◆ Records for the exercise
+ + + + + + +
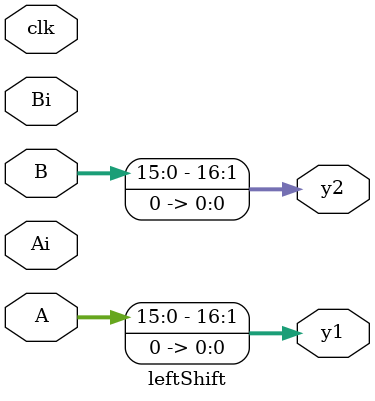
<source format=v>
module leftShift(clk, A, B, Ai, Bi, y1, y2);
  input [15:0] A, B, Ai, Bi;
  input clk;
  output reg [16:0] y1, y2;
  
  always @(clk)
     begin
      y1 <= A << 1;
      y2 <= B << 1;
    end
endmodule

</source>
+ + + + + + +
◆ What this task involves
Each line of the material needs to be given again exactly, without any of its pictures.

◆ Answer to this task
<source format=v>
module leftShift(clk, A, B, Ai, Bi, y1, y2);
  input [15:0] A, B, Ai, Bi;
  input clk;
  output reg [16:0] y1, y2;
  
  always @(clk)
     begin
      y1 <= A << 1;
      y2 <= B << 1;
    end
endmodule

</source>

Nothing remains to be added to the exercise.